Problem 1: Recast the listing of collection entries below as a numbered list, omitting blank lines and leaving the pictures out of your answer.

------ Text to read

# Dell AIO 962 ink problem



## davidken13558 (Mar 1, 2008)

I have window xp and a Dell All in One 962 printer. Recently my printer automatically connected to Dell via Dell Communications System. After I allowed the connection I received a message my color ink was empty (just the day before levels indicated I had numerous pages left). I changed the cartridge with a Dell replacement ink cartridge for the printer (order from Dell). Now I continually get a message "Right cartridge missing." When I put the old cartridge back in I receive a message "Right cartridge incorrect." I follow all insturctions in the book in installing the cartridge and nothing works. Dell support is no help as they charge you. Anyone else with this problem. Dave


----------



## bb_aes (Nov 5, 2009)

I also am getting the same "Right Cartridge incorrect" message and have tried several cartridges, but all same error message. I've tried cycling power, unplugging cord, etc.


----------



## christopherclar (Nov 9, 2009)

if you are getting the error msg 12203 , perform following steps,
1>remove both the cartridges from the printer and unplug the power adapter , clean the cartridges using a damp cloth .

2>initially put only the black cartridge and then turn on the system , it will give you the error msg right cartridge missing, you can ignore it and try copying a document .

3>remove the black cartridge and put the color one in, and then try printing.

4>during the printing with any of the cartridge inside the printer if it gives out the error msg 1203 then that cartridge has to be replaced...


----------



## bb_aes (Nov 5, 2009)

------------

Problem 2: Continue the forum thread on the Dell AIO 962 ink problem from the point where it stops.

------ Material to process

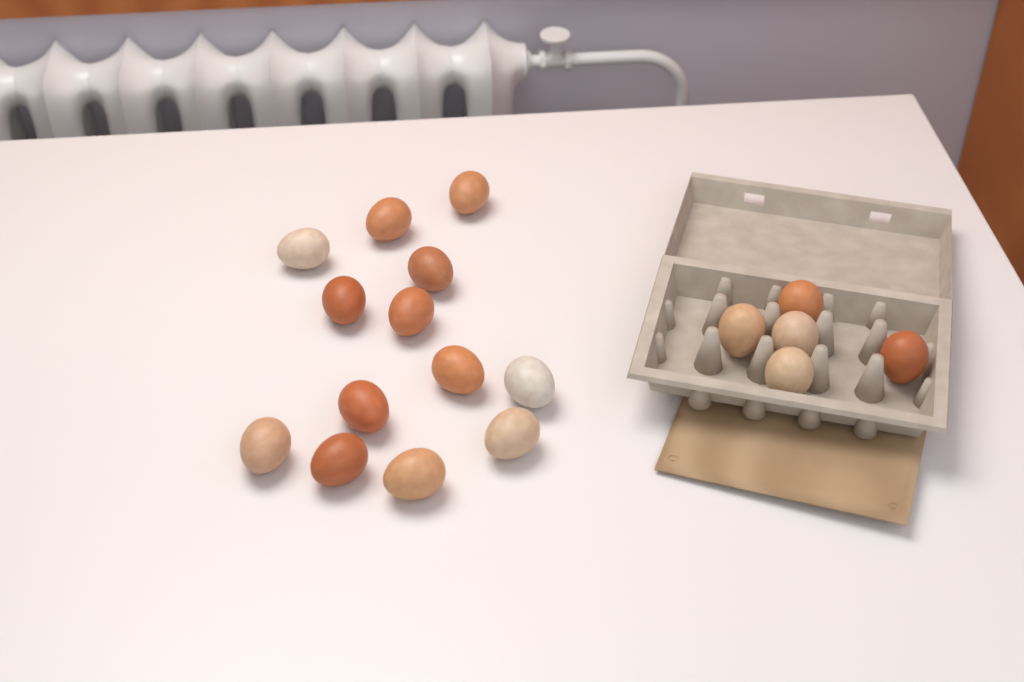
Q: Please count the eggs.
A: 18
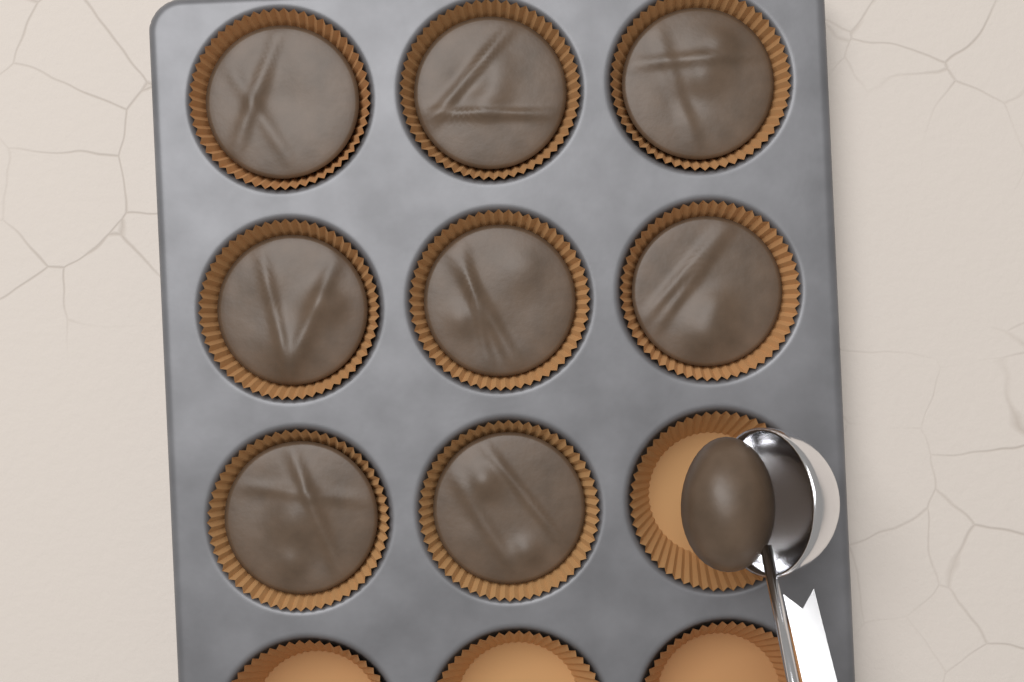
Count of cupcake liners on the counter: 12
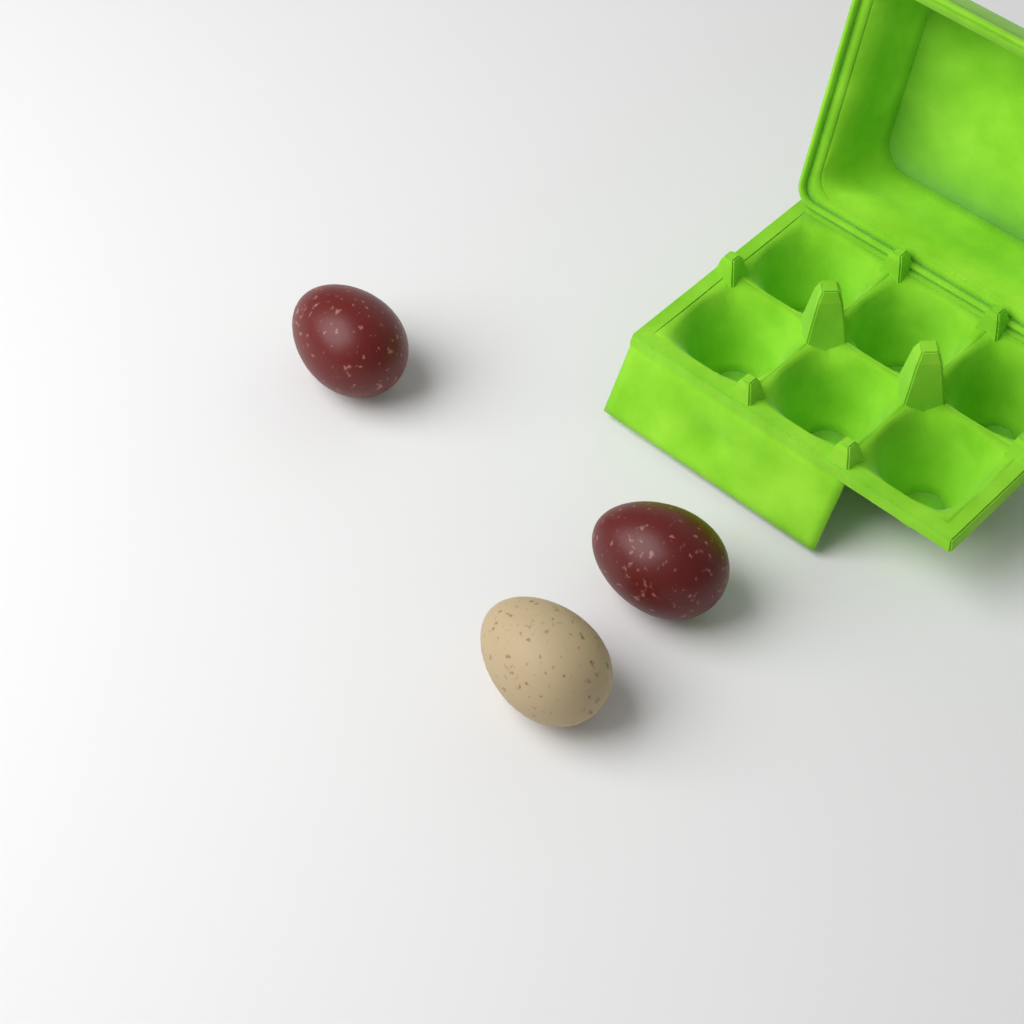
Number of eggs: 3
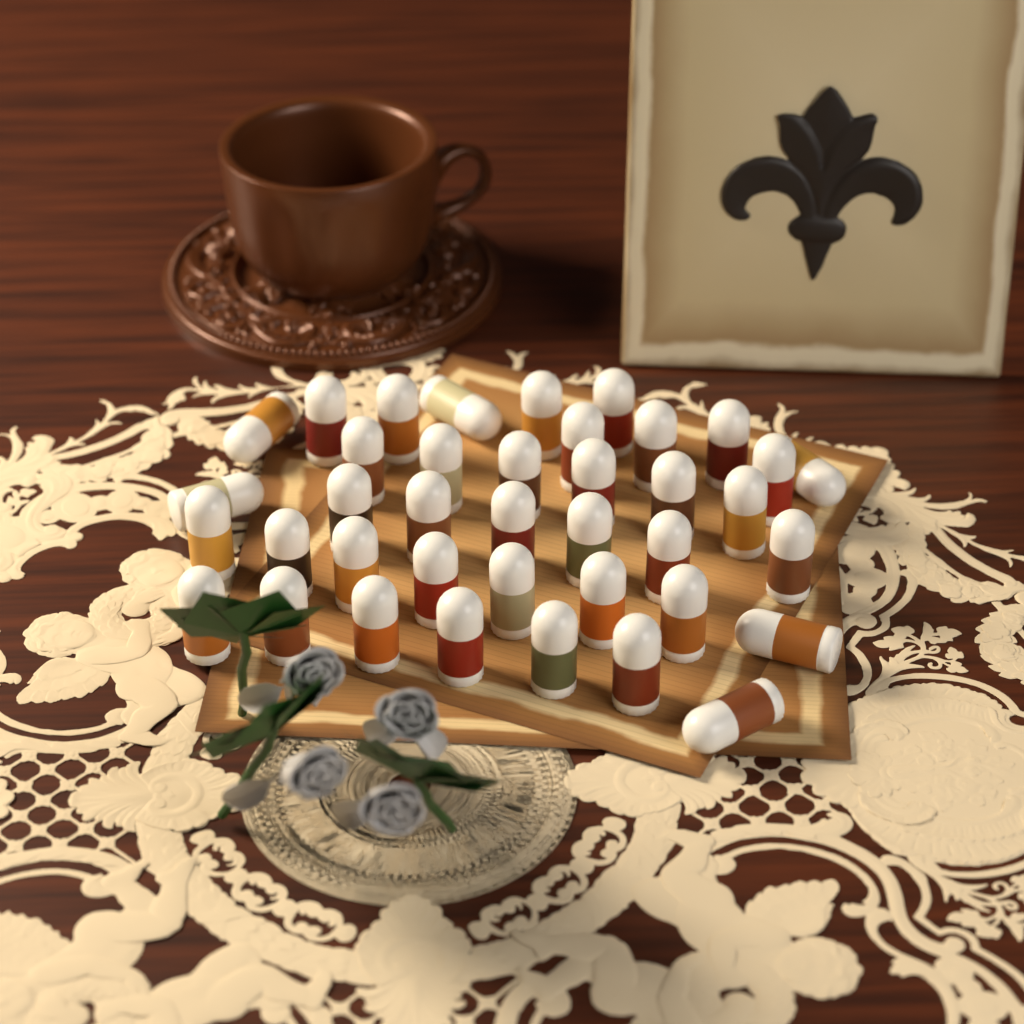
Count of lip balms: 39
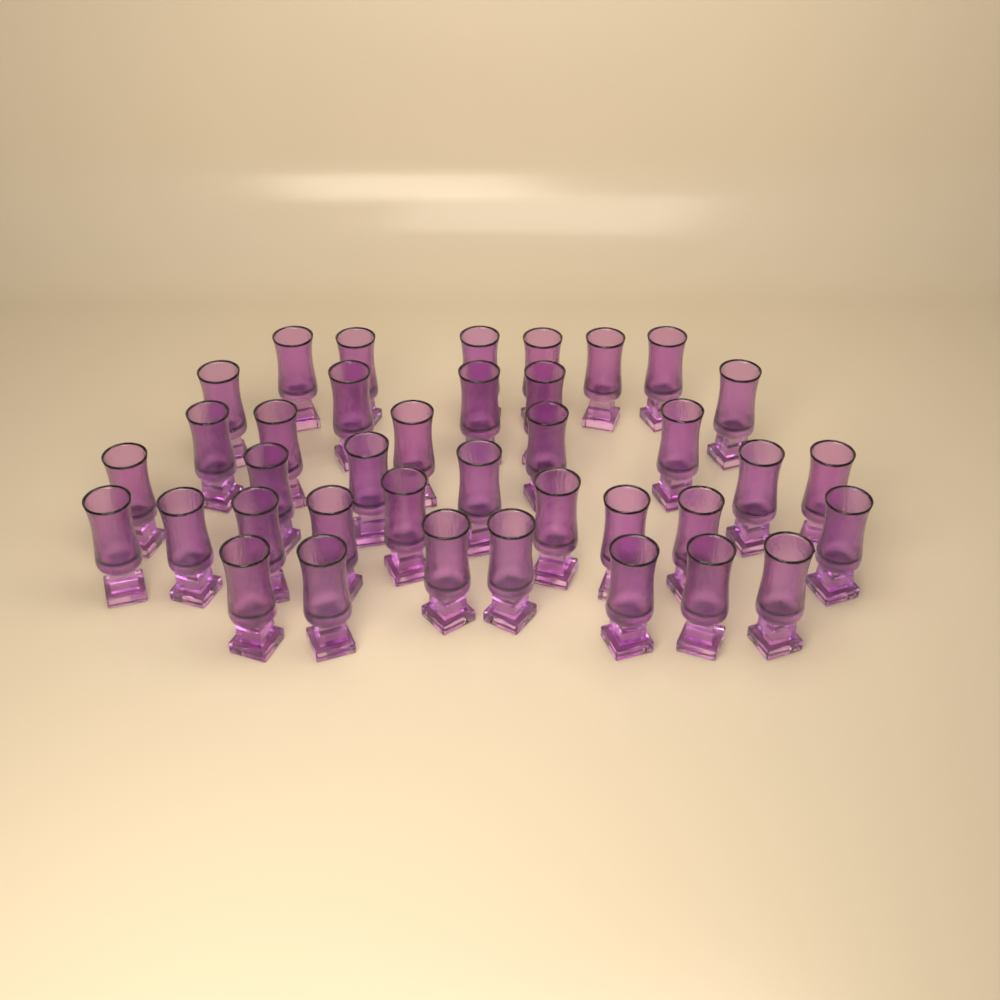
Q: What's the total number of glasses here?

------------

Expected answer 1:
1. Q: Please count the eggs.
2. A: 18
3. Count of cupcake liners on the counter: 12
4. Number of eggs: 3
5. Count of lip balms: 39
6. Q: What's the total number of glasses here?

Expected answer 2:
Thank you Christopher, but the color cartridge still does not work (even though it is more than 3/4 full. Nor did another color cartridge. But I did leave out the color and only have the B/W in. If I click the "missing cartridge" error message each time I print I can at least print in B/W now. From other forums I also found that if I put a piece of tape over the right terminals on the color cartridge, that this will also eliminate the lock-out error and will print in color (still have to click 'ok' on the "missing cartridge" error each time I print though). I found from other forums that the best (and most economical) solution is to throw away Dell printers and buy another brand that is more reliable and that doesn't put the added expense of the chip on the cartridges that won't let you refill a cartridge without getting empty error messages and demands you only buy the overpriced Dell brand cartridges. Getting rid of Dell is what most users out there seem to be doing - and I'm doing the same! So remember - NEVER BUY DELL!


----------



## christopherclar (Nov 9, 2009)

now, if you go for new printer then choose that from which you can use compatible cartridges or refilling cartridges also.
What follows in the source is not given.